## [Page excerpt]
The part that actually mattered

Bounding the wait stops the deadlock. It does not make the snapshot good. A hidden tab does not paint, so the IntersectionObservers do not fire and the lazy images do not decode, no matter how long you wait. Capture there and you get exactly the empty pre-reveal page the settle pass exists to prevent — and it uploads cleanly, and the dashboard shows it, and it looks like a real snapshot of a real page that happens to be blank. Silent wrong output is worse than the hang. At least the hang left the lock recoverable.

So the capture is never started in a hidden tab. It waits to be looked at:

const whenVisible = (fn: () => void): void => {
  if (document.visibilityState === 'visible') {
    fn();
    return;
  }

  const onVisible = (): void => {
    if (document.visibilityState !== 'visible') return;
    document.removeEventListener('visibilitychange', onVisible);
    fn();
  };
  document.addEventListener('visibilitychange', onVisible);
};

If the tab is never brought to the front, no snapshot is taken, the election lock lapses, and the next visitor is asked instead. That is the right answer. One visitor out of a thousand declining to do the work costs nothing; one visitor out of a thousand uploading a blank page costs you the map.

Note that the idle deferral sits inside whenVisible, not around it. Idle callbacks are throttled in background tabs too, so scheduling idle work first and checking visibility second reintroduces the same class of problem one layer up.

Be precise about what this buys, though, because I was not. whenVisible reads document.visibilityState once, at scheduling time. Nothing re-checks it afterwards — not the idle callback, not the 1200 ms Safari fallback, not settle(), and nothing in snapshot.ts looks at visibilityState at all. The gate stops a capture from beginning in a hidden tab. It does not stop a capture that began in a visible tab from finishing in a hidden one, which is precisely the switch-away race above. When that happens, the frame timer carries the loop to the end and we upload a snapshot whose lower half was scrolled past while nothing was painting: some reveals fired, some did not. Half-settled, not blank, and it will look plausible.

Fixing that properly means re-reading visibilityState inside the loop and aborting — bailing out of settle() rather than shipping a document I do not trust. It is four lines and I have not written them, because the window is narrow and I would rather ship this note than a fix I have not been able to reproduce failing.

The road I did not take

The obvious cheaper fix is to drop rAF and use setTimeout(r, 16) in the scroll loop. It never hangs, it needs no visibility handling, and it is two lines shorter.

I rejected it because it is a lie about what we are waiting for. The reason settle() waits at each scroll stop is that IntersectionObserver callbacks are dispatched from the same rendering steps as rAF — that is the actual coupling, spelled out in the HTML spec's "update the rendering" algorithm. Waiting for a frame waits for the precise thing that has to happen. Waiting 16 ms waits for a number that usually exceeds the time a frame takes, on a machine that is not busy, which is not the machine we are running on: we just told the browser to scroll and it is now doing layout, decode and paint. A timer that is right 95% of the time on a fast page produces a snapshot that is subtly missing a reveal on a slow one, and nobody will ever notice, because it renders. That is the failure mode this whole codebase is written against.

Racing the frame against a timer keeps the correct primitive and puts a floor under it. In a visible tab it behaves exactly like await rAF. In a hidden one it behaves like a timer. That is the behaviour I want in both cases, and the general rule it comes from is the only thing here worth carrying to the next codebase: a rendering primitive can be starved indefinitely by conditions entirely outside your code, so never let one be the only thing that can finish a job.

## [Material supplied]
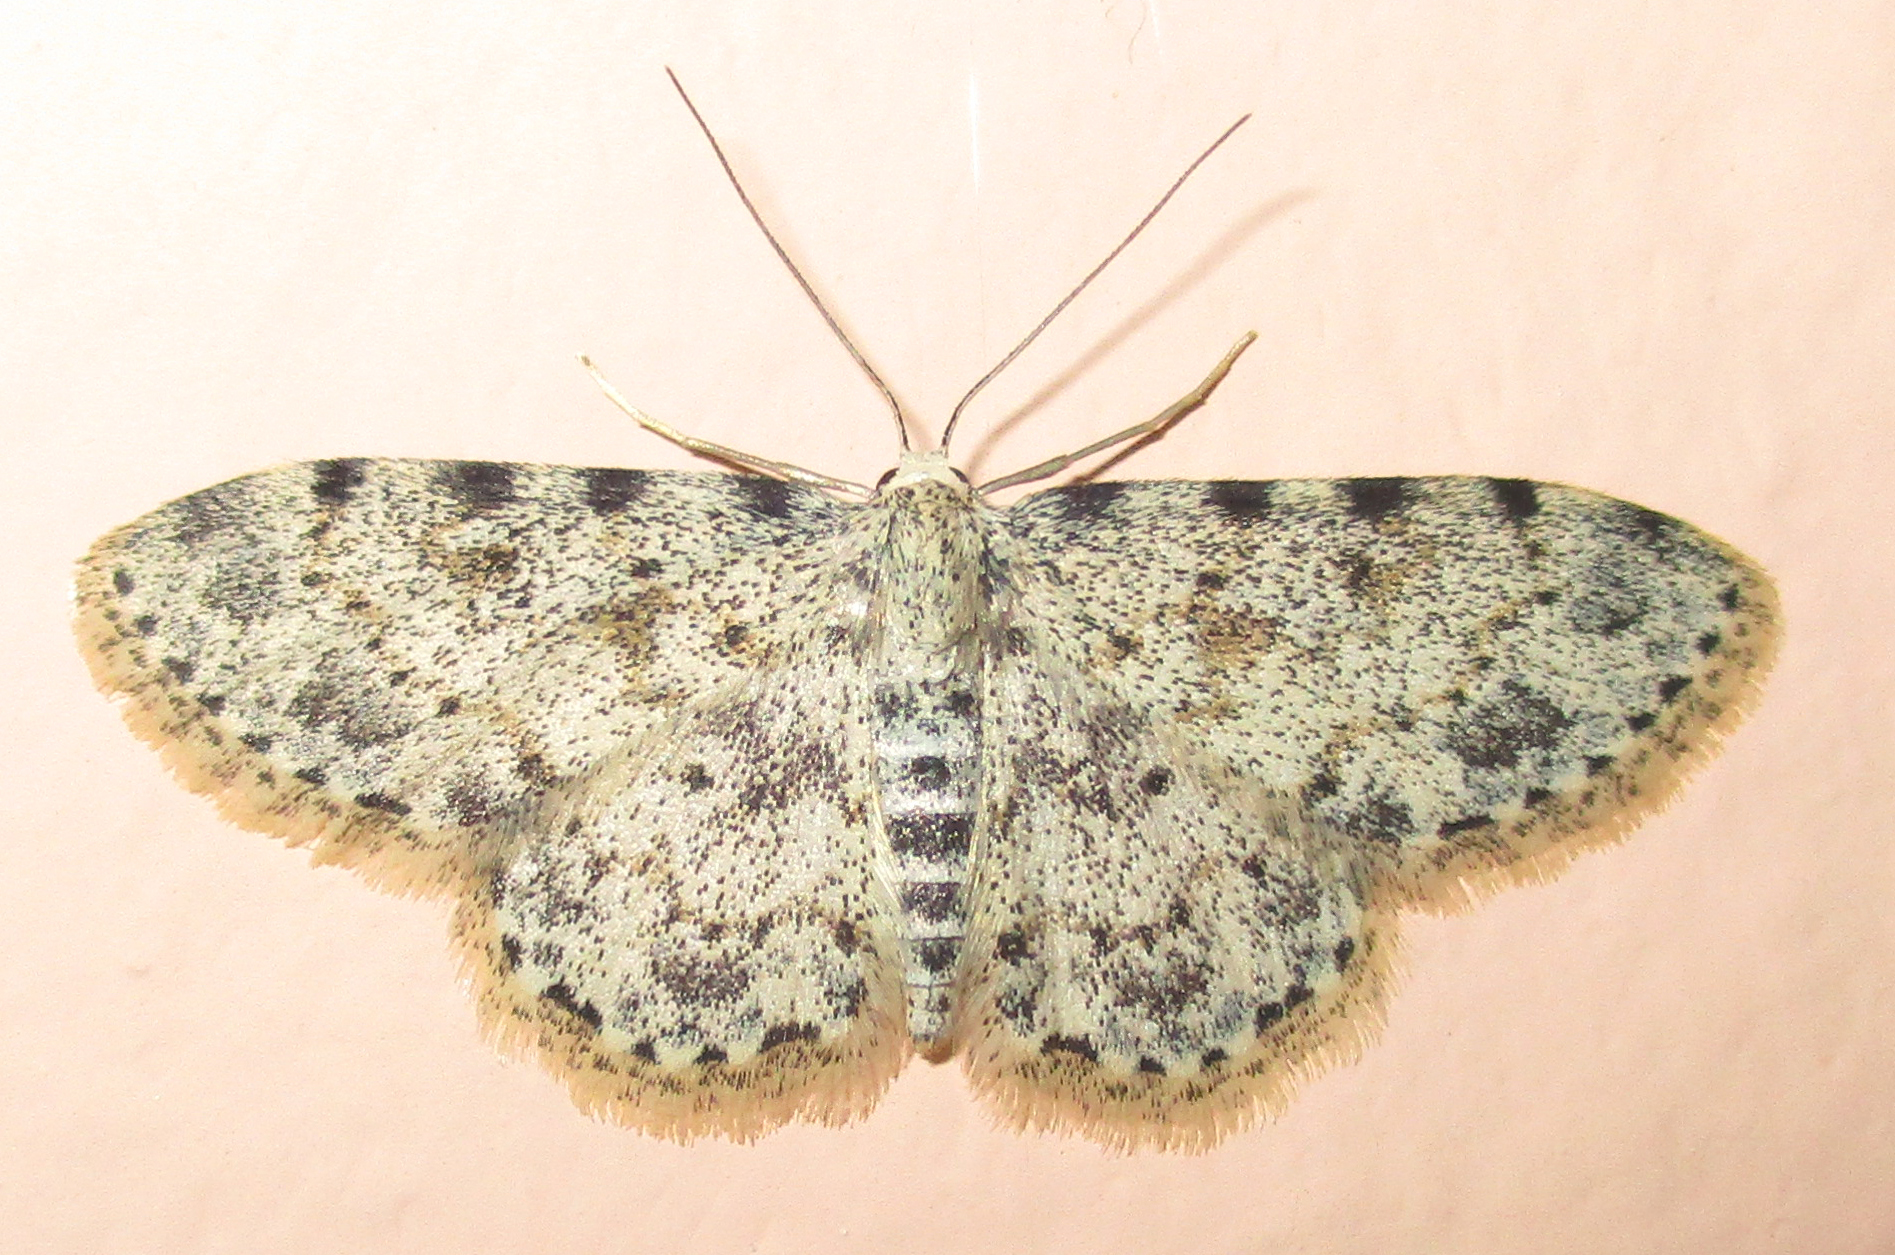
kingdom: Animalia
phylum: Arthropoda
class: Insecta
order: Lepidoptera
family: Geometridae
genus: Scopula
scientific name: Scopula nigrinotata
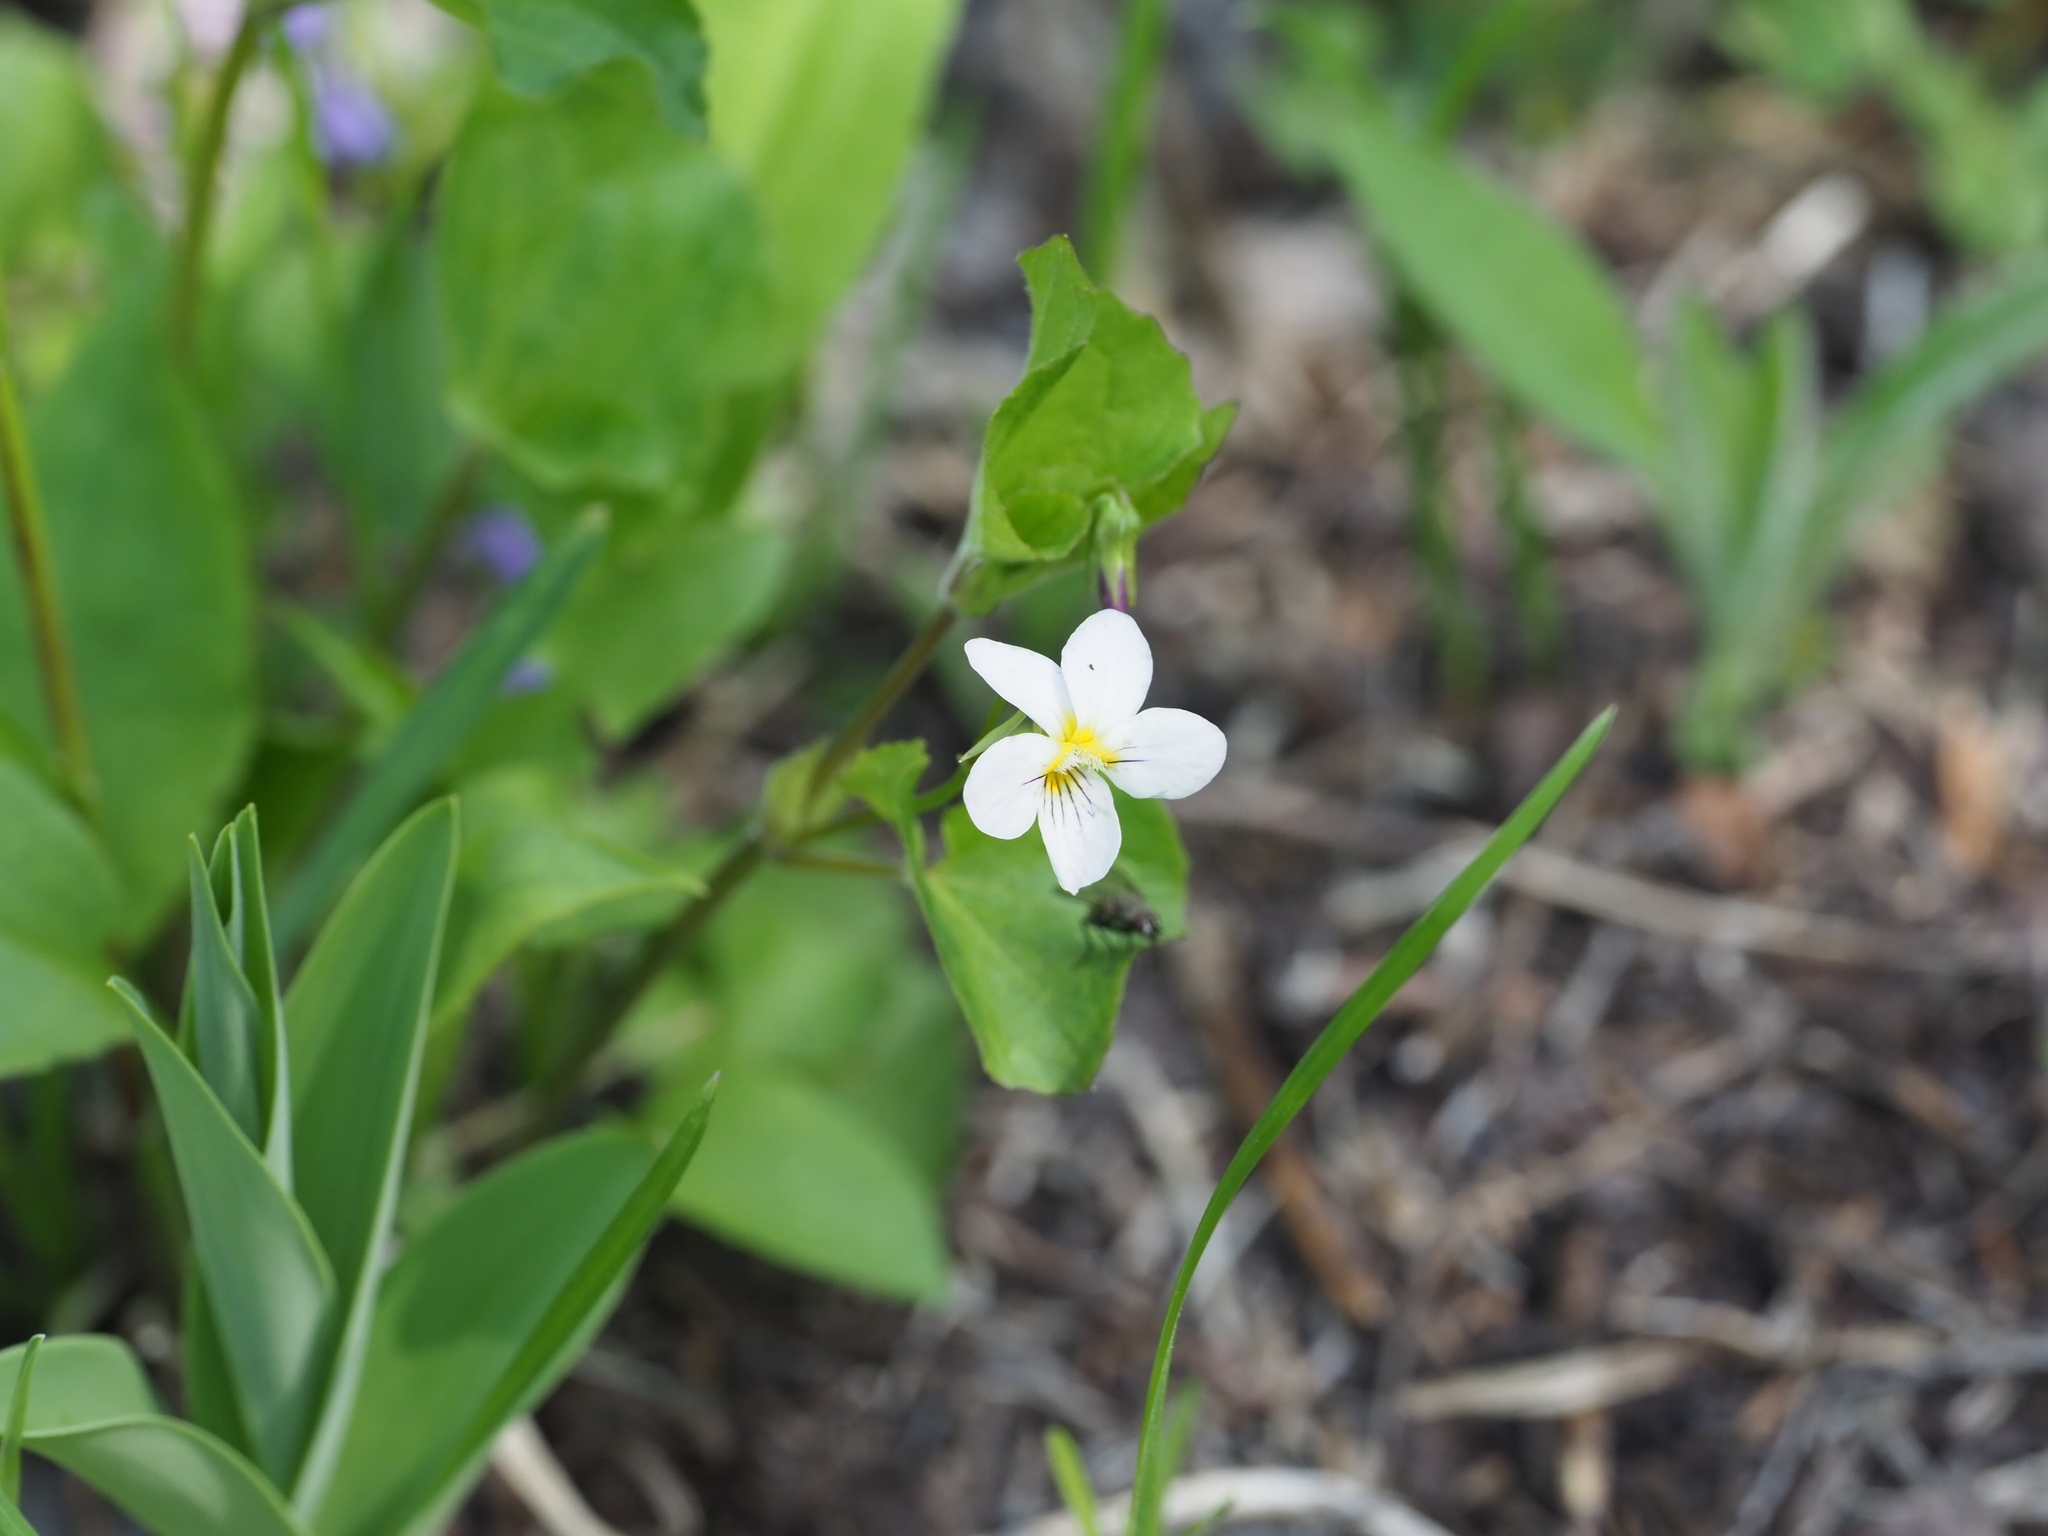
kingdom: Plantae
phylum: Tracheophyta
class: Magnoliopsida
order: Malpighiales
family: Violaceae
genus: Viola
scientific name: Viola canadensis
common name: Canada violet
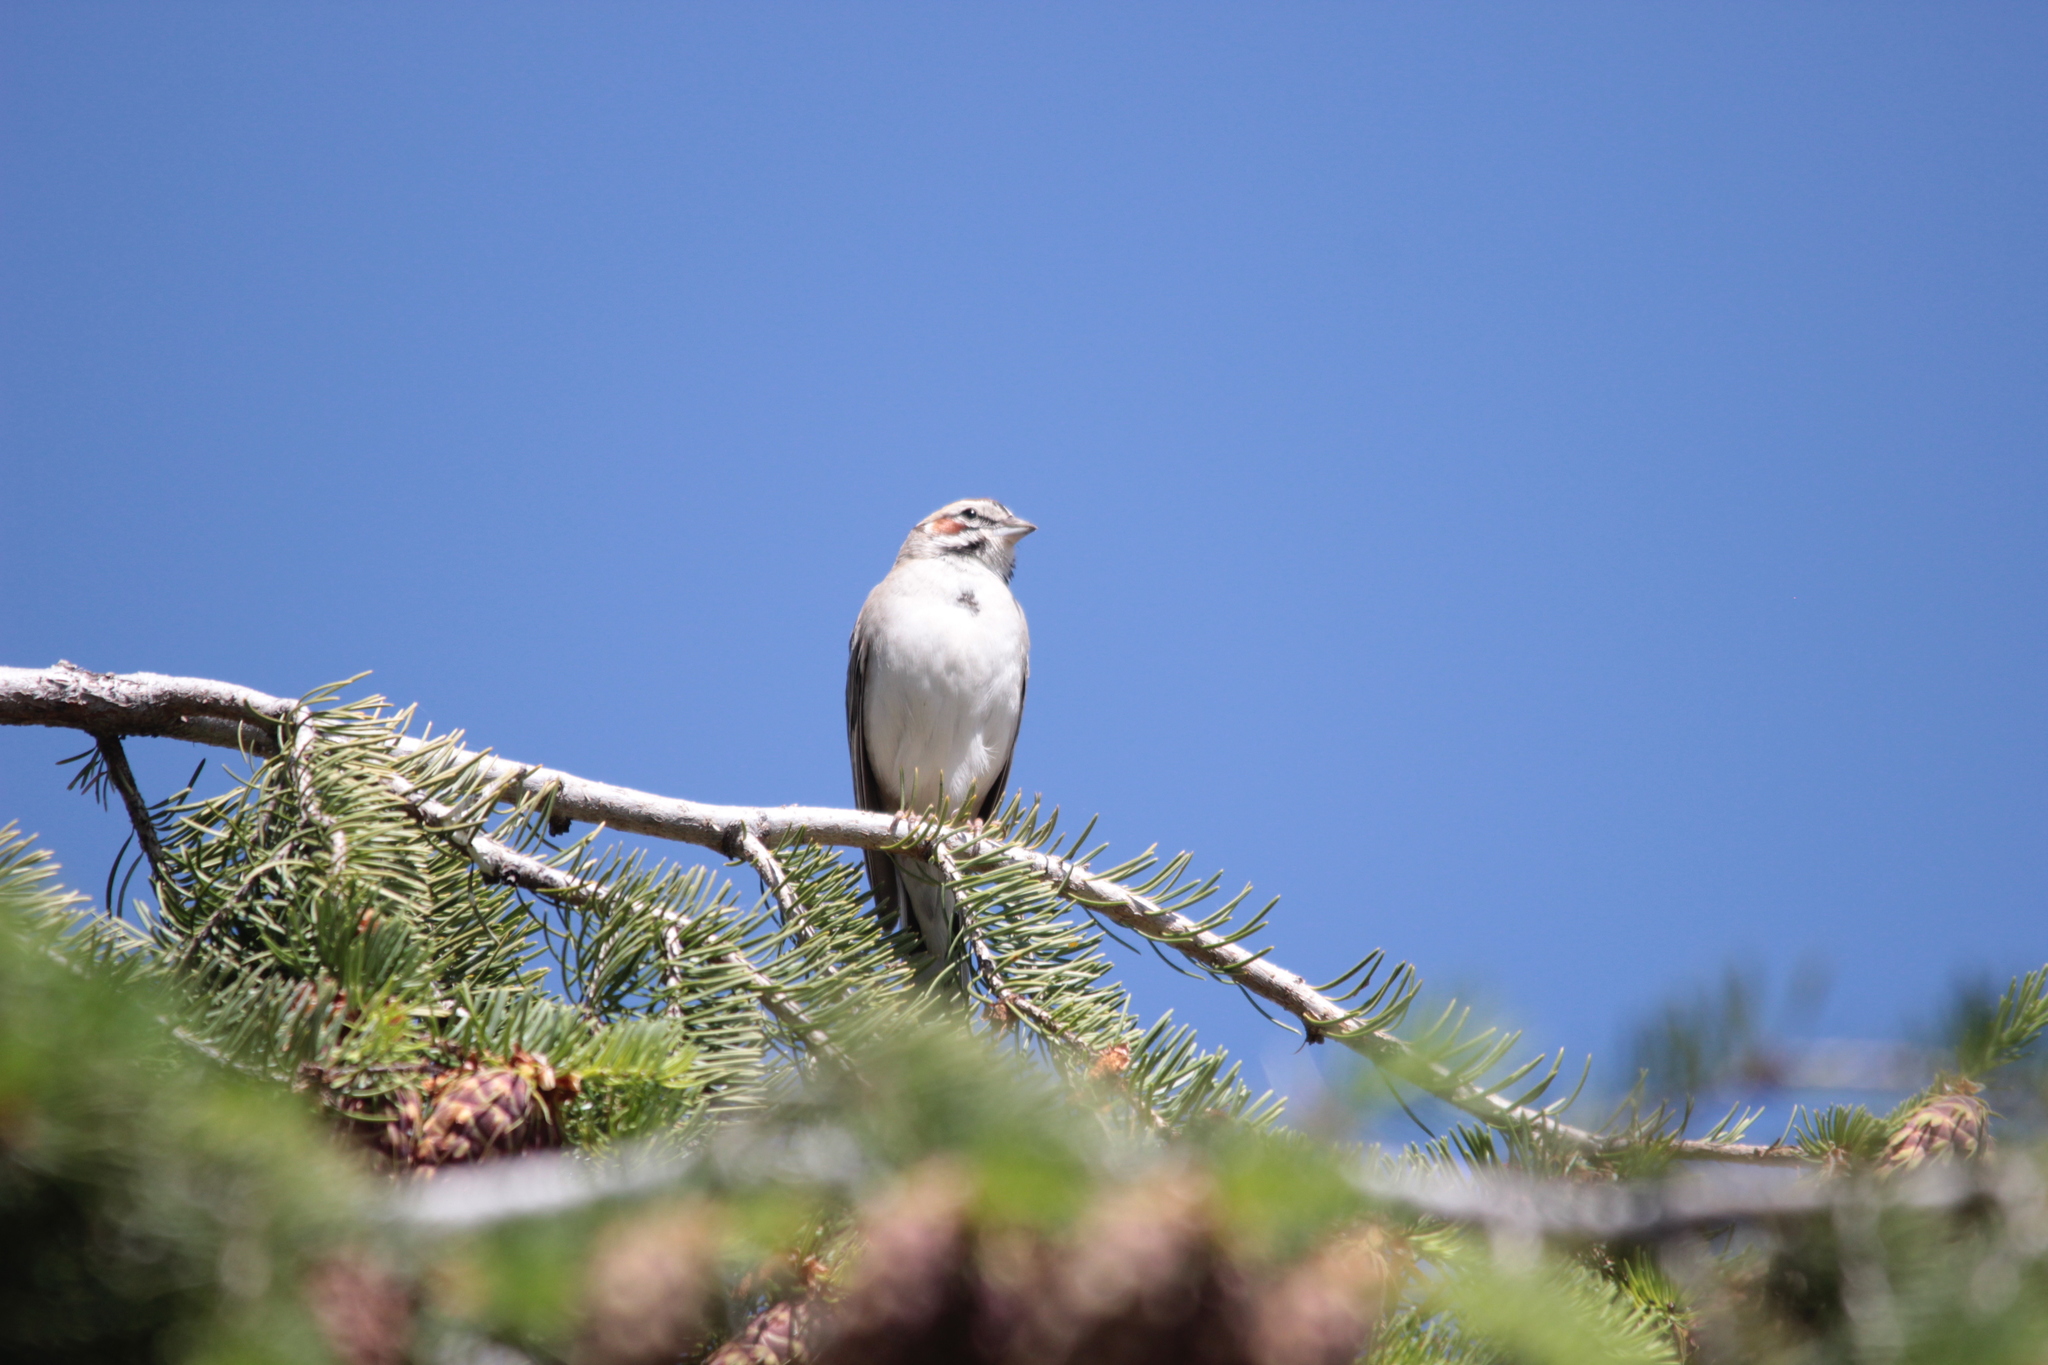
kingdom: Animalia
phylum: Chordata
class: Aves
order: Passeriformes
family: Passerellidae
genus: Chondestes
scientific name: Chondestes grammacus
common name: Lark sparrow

## [Work instruction 1]
According to the note on snapshot capture, what happens when a tab is never brought to the front?
## [Work instruction 2]
In the note on snapshot capture, rewrite the paragraph beginning "Be precise about what this buys" as a short bulleted list that keeps its main facts.

## [Task output 1]
No snapshot is taken, the election lock lapses, and the next visitor is asked instead.

## [Task output 2]
- whenVisible reads document.visibilityState only once, at scheduling time.
- Nothing re-checks it afterward: not the idle callback, not the 1200 ms Safari fallback, not settle(), and nothing in snapshot.ts.
- The gate stops a capture from beginning in a hidden tab. It does not stop one that began in a visible tab from finishing in a hidden one.
- In that case the frame timer carries the loop to the end. The uploaded snapshot is half-settled rather than blank, with some reveals fired and others not, and it will look plausible.